Assignment:
Copy the passage about leaving a cat overnight at the vet word for word, beginning at the words "When Do You" and stopping after the words "vet recommends hospitalization.".

Text shown:
[Start of Attachment]

Leaving your beloved Kitty for an overnight stay at a veterinary clinic can be an extremely emotional experience. As one of our cat forum’s members notes, it can be hard to tell if this is more stressful for the cat or the owner. As with many crises, planning and preparation can go a long way towards stress relief for both of you.
When Do You Have to Leave a Cat Overnight at the Clinic?
An overnight stay is usually required following operations where a body cavity is opened. More complex surgery may require longer stays. Even routine operations may require longer stays for some cats; age, overall health, temperament and response to confinement are all taken into account when your vet recommends hospitalization.
Another factor at play is the owner’s ability to administer proper post-operative care. For example, when owner and vet feel that a necessary course of medication cannot be administered at home, they may decide the cat is better off at the clinic where a vet tech can pill it.
On occasion, an owner may prefer to leave the cat overnight to save them the stress of traveling back and forth to the vet’s office on consecutive days; or it may be more convenient to bring the cat in the previous evening, when a procedure is scheduled early on the next morning.
And finally, cats that need to be quarantined following biting episodes can sometimes spend their confinement period in a vet’s clinic rather than in the pound.
While there are various possible scenarios for a feline to stay overnight at the clinic, in most cases, the cat in question has suffered from illness or trauma and an alarmed owner has to deal with the added stress of separation.
Your Cat’s Stay at the Clinic
Veterinarians often set up their own protocols, based on their own experience and adjusted to deal with the conditions in their clinic. Moreover, specific conditions relevant to your cat may affect the way your vet conducts the stay. If there’s anything about the medical procedure or the hospital stay that you feel unsure of, discuss it with your vet beforehand.
In a recent discussion on our forums, members have shared from their experience and offered advice about that difficult time when you have to leave your cat alone in the clinic. Here are some issues raised, that you may want to discuss with your vet.

[End of Attachment]

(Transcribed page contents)
[Start of Attachment]

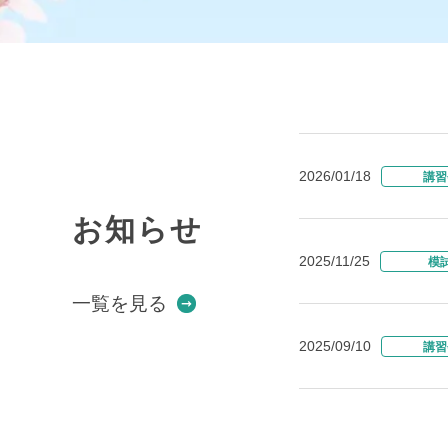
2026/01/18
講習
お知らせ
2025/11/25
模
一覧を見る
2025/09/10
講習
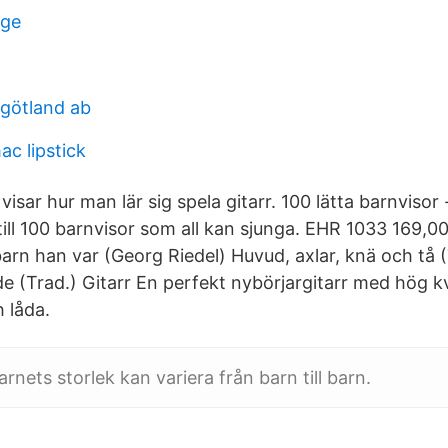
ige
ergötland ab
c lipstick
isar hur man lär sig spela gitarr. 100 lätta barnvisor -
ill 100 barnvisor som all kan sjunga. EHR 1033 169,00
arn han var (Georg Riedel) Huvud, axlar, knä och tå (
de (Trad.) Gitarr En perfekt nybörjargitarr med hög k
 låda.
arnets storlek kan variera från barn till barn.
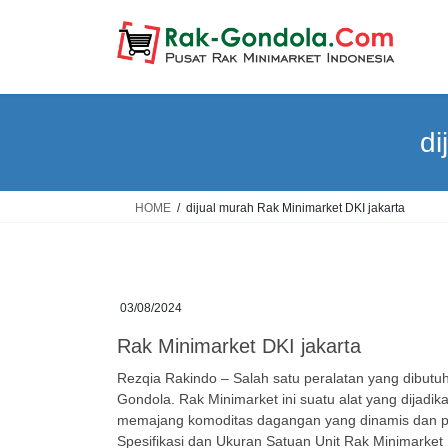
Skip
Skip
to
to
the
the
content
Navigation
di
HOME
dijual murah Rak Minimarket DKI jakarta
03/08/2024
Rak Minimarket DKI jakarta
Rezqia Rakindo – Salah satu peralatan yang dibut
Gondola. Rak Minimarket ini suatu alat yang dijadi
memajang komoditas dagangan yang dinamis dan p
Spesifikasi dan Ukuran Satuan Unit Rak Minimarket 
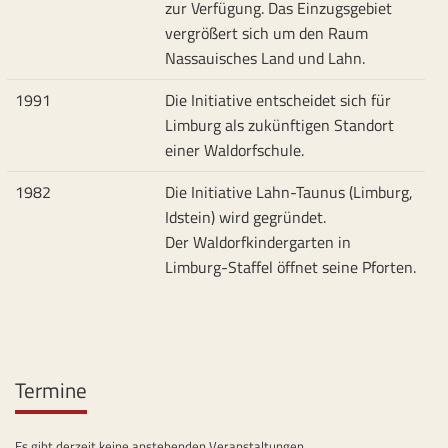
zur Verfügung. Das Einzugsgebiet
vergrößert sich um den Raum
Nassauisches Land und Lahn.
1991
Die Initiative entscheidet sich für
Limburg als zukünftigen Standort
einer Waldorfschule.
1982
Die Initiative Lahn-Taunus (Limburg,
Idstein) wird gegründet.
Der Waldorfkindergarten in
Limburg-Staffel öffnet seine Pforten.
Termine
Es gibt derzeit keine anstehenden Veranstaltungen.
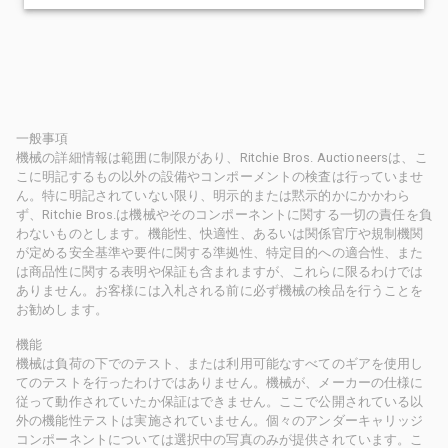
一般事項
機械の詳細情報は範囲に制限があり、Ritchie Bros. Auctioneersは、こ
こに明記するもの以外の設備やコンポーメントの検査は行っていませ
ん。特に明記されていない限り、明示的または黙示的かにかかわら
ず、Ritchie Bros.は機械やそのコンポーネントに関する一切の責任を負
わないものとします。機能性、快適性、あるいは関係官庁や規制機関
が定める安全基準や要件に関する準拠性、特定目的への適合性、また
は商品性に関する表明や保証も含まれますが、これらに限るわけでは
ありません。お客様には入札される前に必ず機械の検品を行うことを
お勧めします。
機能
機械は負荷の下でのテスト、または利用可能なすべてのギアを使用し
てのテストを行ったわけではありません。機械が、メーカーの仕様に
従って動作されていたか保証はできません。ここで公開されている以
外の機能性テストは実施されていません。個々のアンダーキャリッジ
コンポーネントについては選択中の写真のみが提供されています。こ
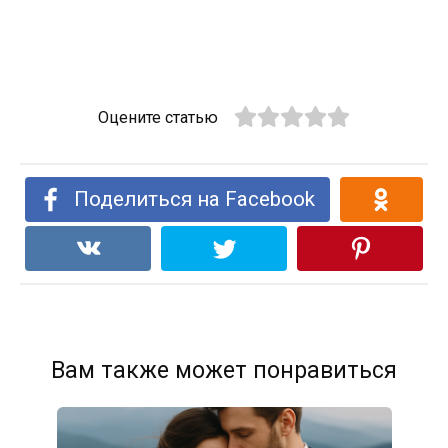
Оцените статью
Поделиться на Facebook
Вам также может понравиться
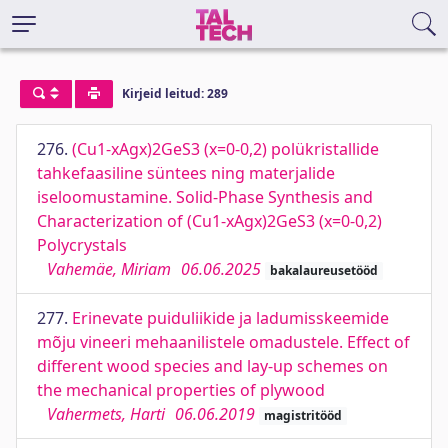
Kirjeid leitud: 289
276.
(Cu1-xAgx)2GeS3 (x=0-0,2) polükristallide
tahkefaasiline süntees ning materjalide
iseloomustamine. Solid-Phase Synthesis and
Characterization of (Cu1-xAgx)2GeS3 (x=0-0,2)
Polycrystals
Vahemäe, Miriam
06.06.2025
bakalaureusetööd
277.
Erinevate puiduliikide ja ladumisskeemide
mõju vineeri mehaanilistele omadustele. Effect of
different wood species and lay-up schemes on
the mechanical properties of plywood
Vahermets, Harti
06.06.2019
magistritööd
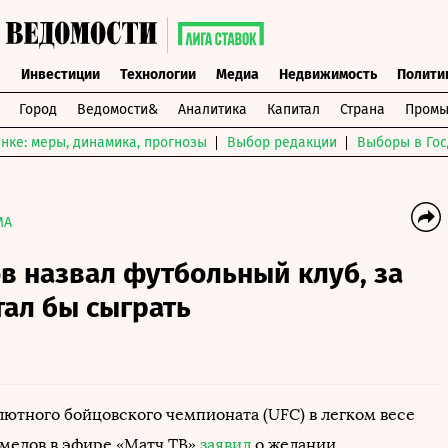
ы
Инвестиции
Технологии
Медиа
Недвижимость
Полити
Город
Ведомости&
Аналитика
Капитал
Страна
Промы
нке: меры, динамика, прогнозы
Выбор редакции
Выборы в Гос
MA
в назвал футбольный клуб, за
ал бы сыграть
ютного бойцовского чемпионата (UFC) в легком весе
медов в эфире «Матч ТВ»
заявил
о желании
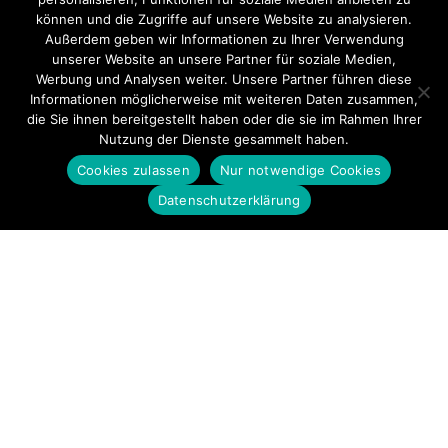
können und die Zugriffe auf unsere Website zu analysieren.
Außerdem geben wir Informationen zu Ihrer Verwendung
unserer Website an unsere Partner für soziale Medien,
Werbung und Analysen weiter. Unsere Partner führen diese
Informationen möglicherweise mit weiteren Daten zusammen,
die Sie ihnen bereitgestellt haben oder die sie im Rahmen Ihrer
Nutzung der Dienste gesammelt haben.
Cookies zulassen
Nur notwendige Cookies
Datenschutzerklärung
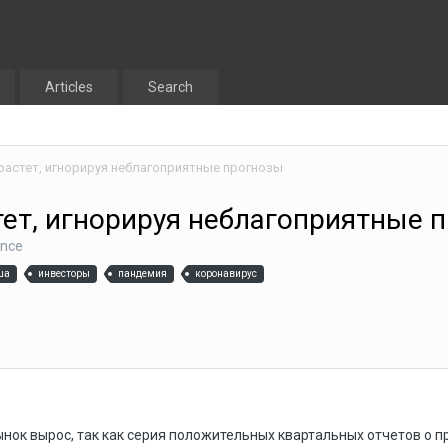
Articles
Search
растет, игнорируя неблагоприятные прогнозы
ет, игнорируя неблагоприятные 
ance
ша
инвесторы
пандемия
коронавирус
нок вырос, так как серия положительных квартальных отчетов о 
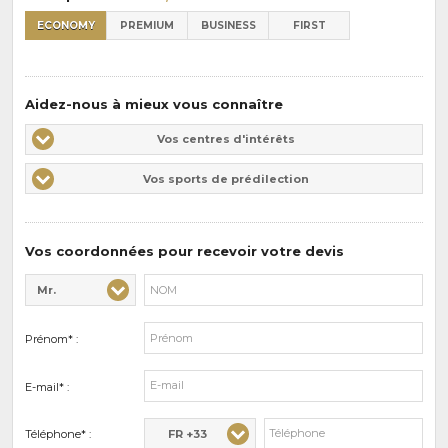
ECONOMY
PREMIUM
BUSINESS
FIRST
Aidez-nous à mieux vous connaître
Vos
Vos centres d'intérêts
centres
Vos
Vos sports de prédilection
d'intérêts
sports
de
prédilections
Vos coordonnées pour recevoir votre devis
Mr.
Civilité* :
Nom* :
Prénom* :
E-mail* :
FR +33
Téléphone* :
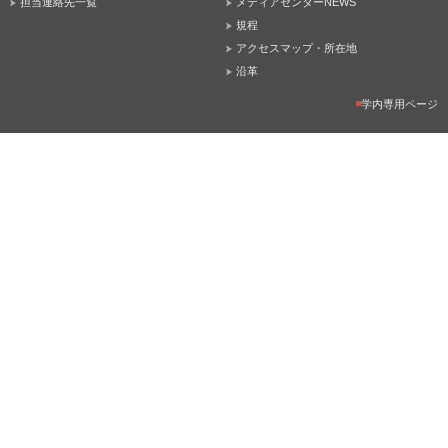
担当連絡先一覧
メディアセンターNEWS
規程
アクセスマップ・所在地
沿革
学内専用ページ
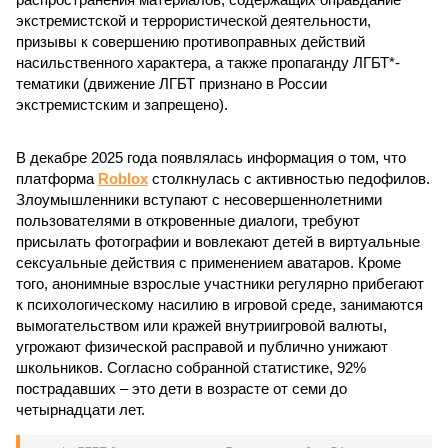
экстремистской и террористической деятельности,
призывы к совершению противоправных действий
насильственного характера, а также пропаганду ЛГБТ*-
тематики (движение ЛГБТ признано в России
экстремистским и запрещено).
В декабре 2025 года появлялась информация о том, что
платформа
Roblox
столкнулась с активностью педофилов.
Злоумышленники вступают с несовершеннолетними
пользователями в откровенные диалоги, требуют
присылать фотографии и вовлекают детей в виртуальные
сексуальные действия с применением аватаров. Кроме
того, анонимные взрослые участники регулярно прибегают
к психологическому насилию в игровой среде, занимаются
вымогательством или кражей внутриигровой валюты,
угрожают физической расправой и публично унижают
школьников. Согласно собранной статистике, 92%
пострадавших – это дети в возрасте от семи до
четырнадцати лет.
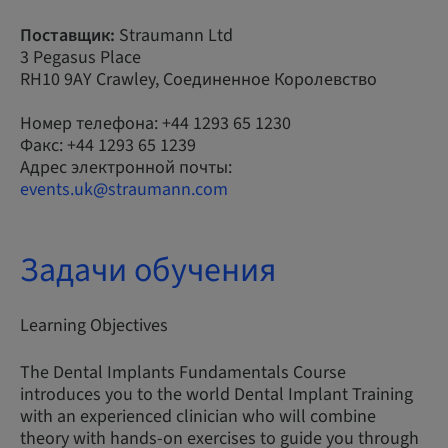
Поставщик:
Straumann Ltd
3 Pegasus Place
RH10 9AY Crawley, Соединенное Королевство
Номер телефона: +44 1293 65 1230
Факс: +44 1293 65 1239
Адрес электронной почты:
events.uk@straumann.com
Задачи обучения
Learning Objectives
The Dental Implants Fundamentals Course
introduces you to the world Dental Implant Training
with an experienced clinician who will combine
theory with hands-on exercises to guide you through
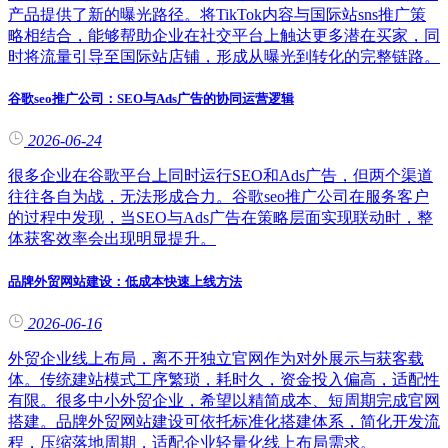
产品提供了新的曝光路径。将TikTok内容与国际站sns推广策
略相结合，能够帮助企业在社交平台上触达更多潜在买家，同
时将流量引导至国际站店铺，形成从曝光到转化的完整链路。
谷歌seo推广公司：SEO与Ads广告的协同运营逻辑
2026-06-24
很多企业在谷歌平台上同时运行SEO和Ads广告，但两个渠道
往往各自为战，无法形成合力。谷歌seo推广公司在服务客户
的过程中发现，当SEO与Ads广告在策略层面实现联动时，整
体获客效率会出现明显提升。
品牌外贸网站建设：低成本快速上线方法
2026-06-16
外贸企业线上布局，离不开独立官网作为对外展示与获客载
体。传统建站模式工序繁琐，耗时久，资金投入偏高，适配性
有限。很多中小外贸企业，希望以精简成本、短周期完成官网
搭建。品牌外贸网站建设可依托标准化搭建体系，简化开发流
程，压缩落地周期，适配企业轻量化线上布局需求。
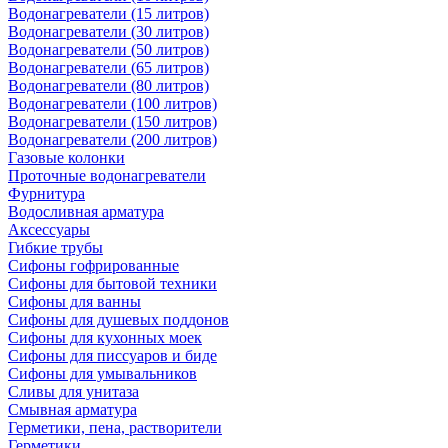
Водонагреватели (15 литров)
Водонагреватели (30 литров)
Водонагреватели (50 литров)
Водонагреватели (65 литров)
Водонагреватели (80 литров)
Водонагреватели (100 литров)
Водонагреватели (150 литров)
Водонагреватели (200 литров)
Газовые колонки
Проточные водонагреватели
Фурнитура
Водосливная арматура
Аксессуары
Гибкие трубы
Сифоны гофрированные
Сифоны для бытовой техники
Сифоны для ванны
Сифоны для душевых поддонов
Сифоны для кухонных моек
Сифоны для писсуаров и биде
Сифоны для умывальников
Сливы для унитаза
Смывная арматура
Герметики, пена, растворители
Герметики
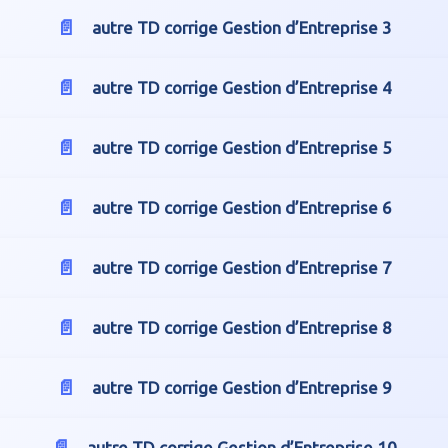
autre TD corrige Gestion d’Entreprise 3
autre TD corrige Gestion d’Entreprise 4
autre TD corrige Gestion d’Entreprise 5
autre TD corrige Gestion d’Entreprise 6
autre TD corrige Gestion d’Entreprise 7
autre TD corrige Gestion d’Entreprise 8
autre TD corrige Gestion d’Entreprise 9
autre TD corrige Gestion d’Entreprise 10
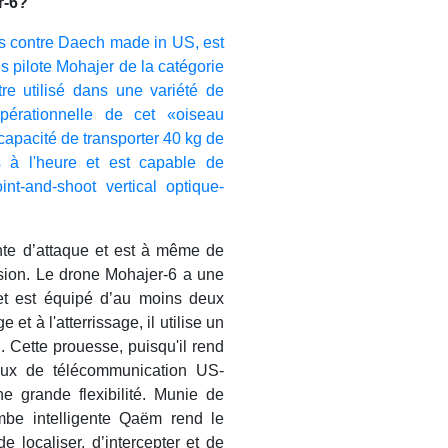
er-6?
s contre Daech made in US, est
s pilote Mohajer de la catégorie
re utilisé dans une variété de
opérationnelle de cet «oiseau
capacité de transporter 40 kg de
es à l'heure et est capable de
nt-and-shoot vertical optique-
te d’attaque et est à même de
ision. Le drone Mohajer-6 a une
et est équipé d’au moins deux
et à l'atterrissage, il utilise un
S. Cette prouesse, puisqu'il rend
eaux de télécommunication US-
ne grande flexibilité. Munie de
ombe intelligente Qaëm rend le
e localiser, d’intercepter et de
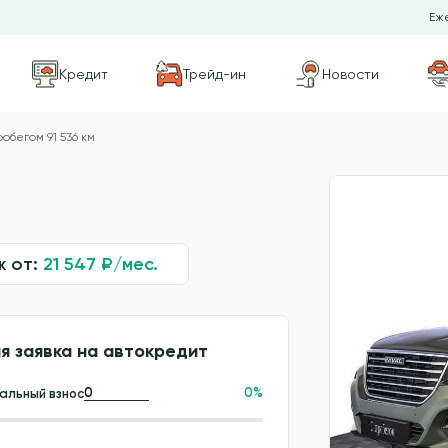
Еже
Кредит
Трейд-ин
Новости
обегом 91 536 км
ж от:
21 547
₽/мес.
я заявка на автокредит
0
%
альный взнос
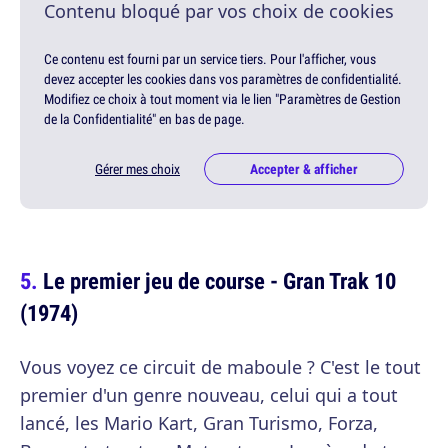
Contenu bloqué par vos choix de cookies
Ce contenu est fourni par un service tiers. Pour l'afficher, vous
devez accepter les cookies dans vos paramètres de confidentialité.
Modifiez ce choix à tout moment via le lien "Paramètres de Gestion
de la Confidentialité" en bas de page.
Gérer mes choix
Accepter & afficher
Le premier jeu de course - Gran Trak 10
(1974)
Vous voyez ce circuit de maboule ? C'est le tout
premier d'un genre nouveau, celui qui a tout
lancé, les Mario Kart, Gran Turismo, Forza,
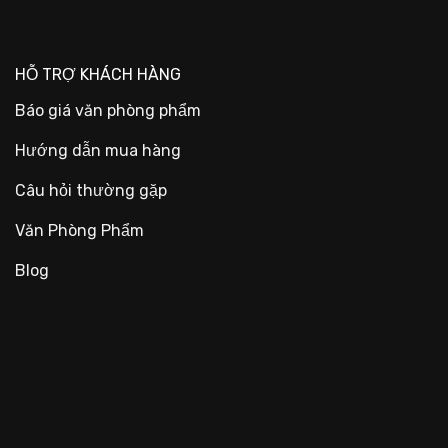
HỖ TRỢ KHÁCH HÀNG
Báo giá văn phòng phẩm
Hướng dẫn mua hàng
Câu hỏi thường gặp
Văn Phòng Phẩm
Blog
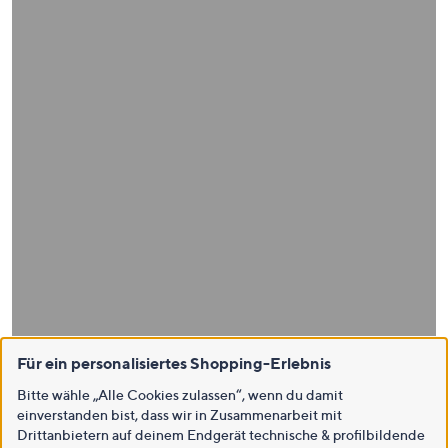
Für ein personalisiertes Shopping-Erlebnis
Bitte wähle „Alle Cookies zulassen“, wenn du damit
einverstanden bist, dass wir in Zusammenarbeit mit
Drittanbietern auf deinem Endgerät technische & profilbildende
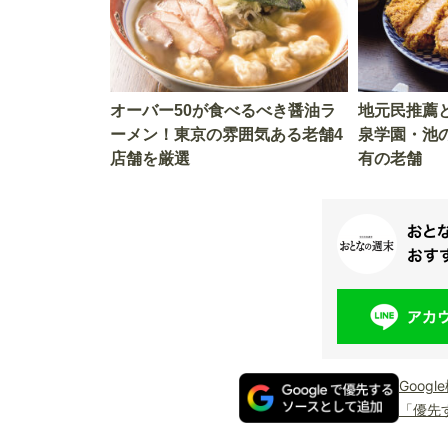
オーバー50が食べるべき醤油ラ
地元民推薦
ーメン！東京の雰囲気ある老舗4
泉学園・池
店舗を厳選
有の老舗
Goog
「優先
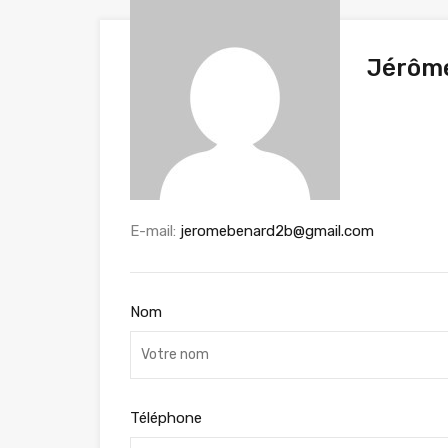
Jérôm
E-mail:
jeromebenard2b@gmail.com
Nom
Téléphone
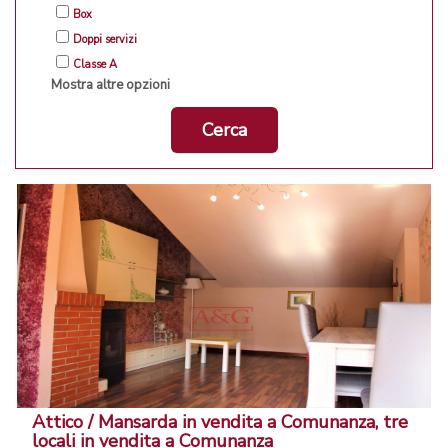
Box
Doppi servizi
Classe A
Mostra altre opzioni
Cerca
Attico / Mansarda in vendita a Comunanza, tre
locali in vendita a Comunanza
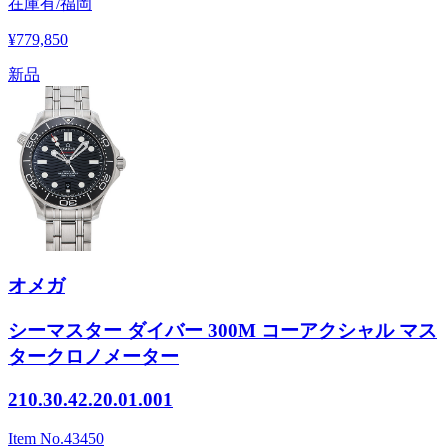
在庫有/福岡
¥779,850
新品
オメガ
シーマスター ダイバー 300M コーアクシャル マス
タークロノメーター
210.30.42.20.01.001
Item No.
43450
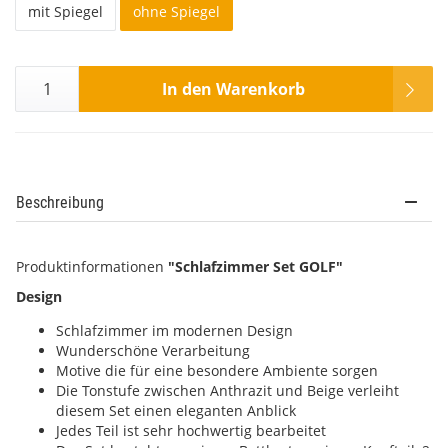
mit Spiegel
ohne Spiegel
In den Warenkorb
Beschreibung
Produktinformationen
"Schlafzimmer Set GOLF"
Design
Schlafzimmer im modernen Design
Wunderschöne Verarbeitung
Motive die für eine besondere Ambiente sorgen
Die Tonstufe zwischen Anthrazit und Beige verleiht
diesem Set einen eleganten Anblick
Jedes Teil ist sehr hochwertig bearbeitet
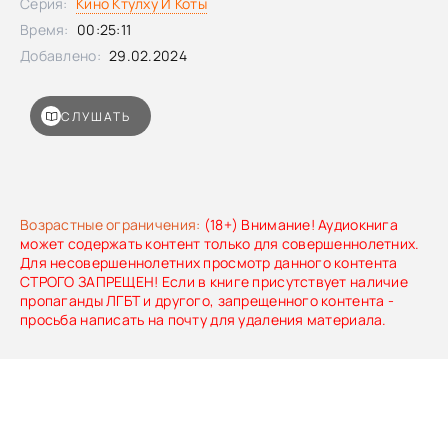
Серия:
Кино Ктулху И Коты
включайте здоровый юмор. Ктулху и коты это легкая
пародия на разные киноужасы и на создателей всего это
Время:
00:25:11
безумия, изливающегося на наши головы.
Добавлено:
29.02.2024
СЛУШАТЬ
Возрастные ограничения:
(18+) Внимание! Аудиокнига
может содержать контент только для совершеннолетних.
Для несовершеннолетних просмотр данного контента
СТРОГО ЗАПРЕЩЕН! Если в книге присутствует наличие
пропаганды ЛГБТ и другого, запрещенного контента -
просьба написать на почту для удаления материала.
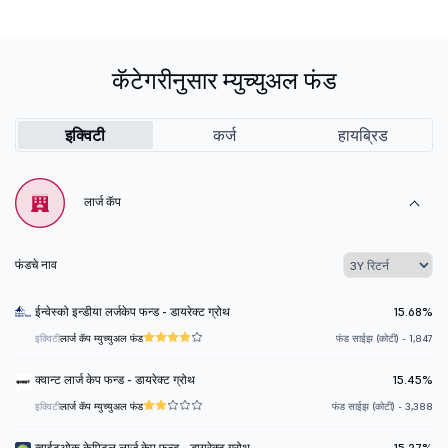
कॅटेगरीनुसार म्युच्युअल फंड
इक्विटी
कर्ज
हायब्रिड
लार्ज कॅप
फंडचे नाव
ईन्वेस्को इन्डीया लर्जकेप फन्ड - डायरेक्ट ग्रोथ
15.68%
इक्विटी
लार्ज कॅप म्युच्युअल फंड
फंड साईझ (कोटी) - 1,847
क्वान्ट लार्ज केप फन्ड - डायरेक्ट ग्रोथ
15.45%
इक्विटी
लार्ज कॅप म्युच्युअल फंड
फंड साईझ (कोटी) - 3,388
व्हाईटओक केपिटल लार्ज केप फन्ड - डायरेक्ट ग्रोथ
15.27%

[End of Attachment]

Response to this exercise:
When Do You Have to Leave a Cat Overnight at the Clinic?
An overnight stay is usually required following operations where a body cavity is opened. More complex surgery may require longer stays. Even routine operations may require longer stays for some cats; age, overall health, temperament and response to confinement are all taken into account when your vet recommends hospitalization.